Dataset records
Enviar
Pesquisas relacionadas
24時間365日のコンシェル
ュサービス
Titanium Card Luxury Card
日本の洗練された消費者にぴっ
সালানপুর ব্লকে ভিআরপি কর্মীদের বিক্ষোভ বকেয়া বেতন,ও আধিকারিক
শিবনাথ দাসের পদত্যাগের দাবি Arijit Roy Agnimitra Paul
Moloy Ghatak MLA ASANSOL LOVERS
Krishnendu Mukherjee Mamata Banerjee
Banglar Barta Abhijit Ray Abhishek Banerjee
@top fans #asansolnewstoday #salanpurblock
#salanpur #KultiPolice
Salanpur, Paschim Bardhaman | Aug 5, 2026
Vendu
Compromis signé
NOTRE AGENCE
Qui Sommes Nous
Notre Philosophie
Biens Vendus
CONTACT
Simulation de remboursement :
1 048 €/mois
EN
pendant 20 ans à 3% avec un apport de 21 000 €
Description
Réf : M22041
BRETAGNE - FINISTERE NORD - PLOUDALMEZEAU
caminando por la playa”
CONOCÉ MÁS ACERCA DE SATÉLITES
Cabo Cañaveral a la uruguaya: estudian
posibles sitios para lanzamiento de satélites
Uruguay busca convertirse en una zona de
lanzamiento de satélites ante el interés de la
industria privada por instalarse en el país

--

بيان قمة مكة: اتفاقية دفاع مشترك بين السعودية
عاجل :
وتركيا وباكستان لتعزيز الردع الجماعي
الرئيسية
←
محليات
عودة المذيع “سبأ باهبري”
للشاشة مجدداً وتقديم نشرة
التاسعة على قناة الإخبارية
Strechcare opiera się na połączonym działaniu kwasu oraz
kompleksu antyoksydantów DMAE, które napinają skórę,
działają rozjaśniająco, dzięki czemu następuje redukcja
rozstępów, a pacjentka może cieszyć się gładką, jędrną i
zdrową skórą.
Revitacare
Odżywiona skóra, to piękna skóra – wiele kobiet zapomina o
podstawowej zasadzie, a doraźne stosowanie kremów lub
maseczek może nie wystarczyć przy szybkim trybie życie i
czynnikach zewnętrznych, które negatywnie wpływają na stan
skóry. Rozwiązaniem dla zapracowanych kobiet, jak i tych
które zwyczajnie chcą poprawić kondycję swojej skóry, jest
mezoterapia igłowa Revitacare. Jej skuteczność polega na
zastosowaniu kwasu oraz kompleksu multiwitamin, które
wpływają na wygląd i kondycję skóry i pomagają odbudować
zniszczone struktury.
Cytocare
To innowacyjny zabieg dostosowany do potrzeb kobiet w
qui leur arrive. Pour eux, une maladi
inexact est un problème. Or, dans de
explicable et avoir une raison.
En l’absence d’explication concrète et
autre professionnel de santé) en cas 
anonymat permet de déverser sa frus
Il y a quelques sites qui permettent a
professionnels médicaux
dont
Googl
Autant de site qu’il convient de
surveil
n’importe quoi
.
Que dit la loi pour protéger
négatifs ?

**REQUIRED ACTION**
Out of the preceding entries, pull each line that contains the word "lanzamiento".

**SOLVED EXERCISE**
posibles sitios para lanzamiento de satélites
lanzamiento de satélites ante el interés de la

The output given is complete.